» **What you will do**: Read through the material below and find each line that has the word "dragTo"; copy it.

» **Material supplied**:
========================================================================
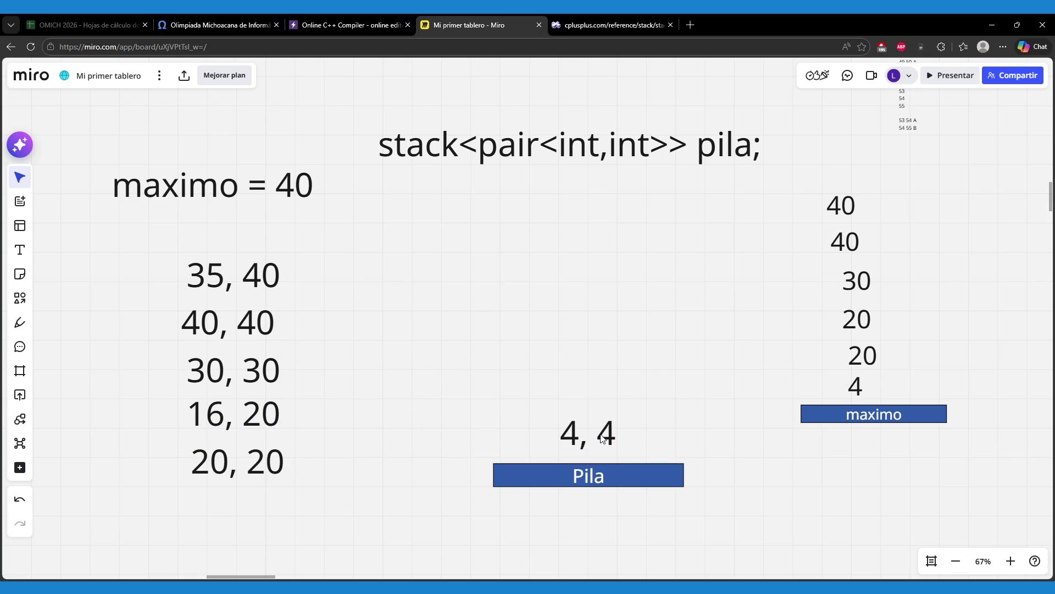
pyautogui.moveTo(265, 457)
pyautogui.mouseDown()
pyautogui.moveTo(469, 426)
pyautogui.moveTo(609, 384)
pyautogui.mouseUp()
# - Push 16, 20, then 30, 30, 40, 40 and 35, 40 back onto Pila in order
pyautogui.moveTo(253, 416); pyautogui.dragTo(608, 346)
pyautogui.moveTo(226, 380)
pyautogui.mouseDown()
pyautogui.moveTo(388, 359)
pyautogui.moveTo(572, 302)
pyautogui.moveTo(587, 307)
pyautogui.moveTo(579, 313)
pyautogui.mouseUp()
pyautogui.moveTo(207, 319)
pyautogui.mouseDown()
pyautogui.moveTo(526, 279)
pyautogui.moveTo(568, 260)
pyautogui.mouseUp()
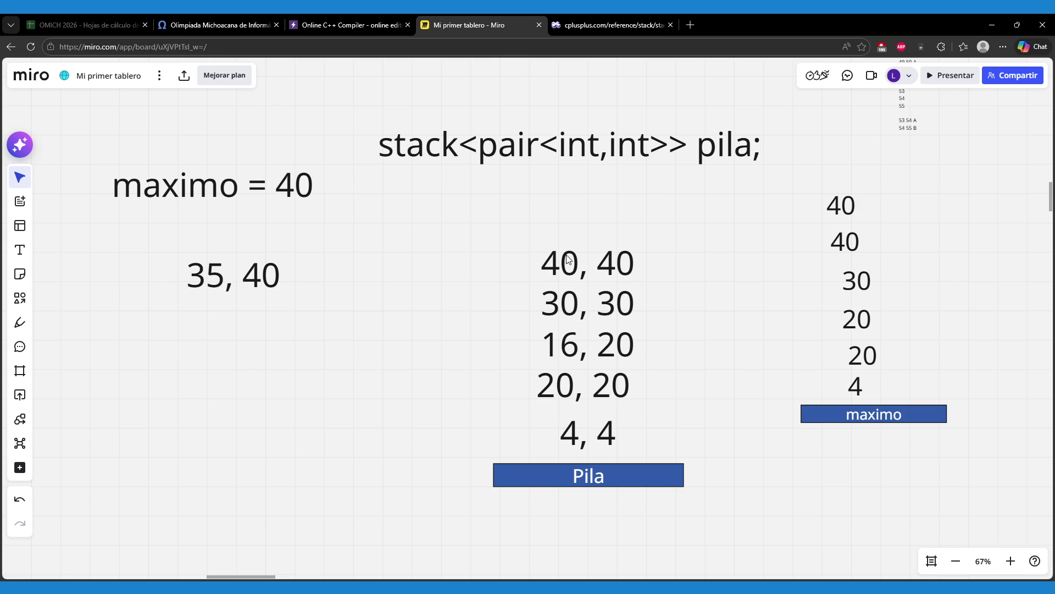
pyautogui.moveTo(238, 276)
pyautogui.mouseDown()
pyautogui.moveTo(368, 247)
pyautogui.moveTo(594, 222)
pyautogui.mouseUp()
========================================================================
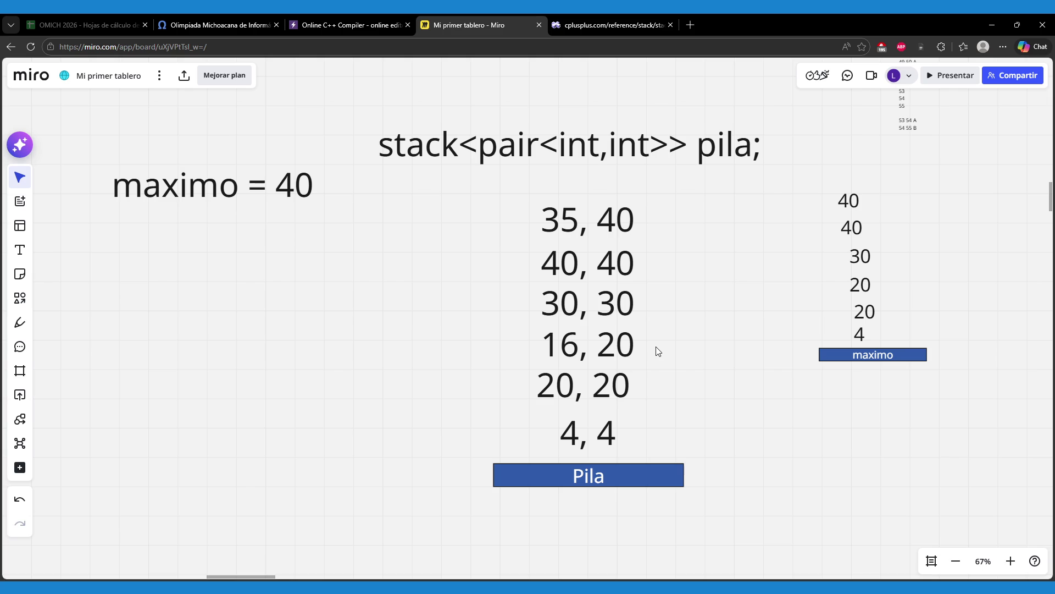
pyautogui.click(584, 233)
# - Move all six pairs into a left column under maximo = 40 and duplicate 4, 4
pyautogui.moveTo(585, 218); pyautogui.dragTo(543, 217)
========================================================================
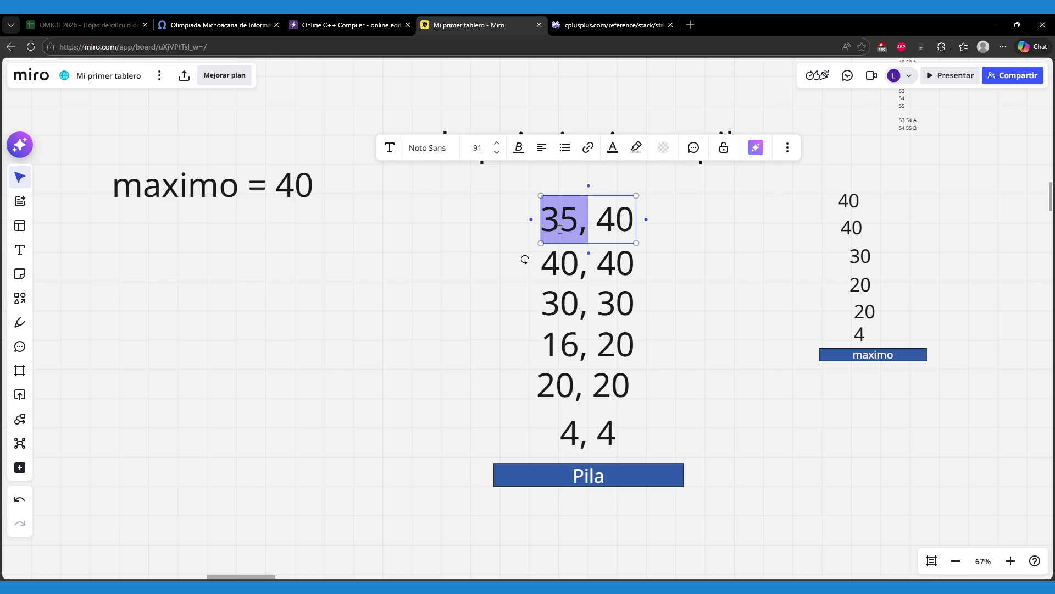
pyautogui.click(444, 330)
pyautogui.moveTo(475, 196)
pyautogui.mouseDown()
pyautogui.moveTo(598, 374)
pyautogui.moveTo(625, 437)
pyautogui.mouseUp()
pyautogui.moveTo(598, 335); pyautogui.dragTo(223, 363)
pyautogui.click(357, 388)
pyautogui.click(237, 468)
========================================================================
» **Answer section**:
pyautogui.moveTo(253, 416); pyautogui.dragTo(608, 346)
pyautogui.moveTo(585, 218); pyautogui.dragTo(543, 217)
pyautogui.moveTo(598, 335); pyautogui.dragTo(223, 363)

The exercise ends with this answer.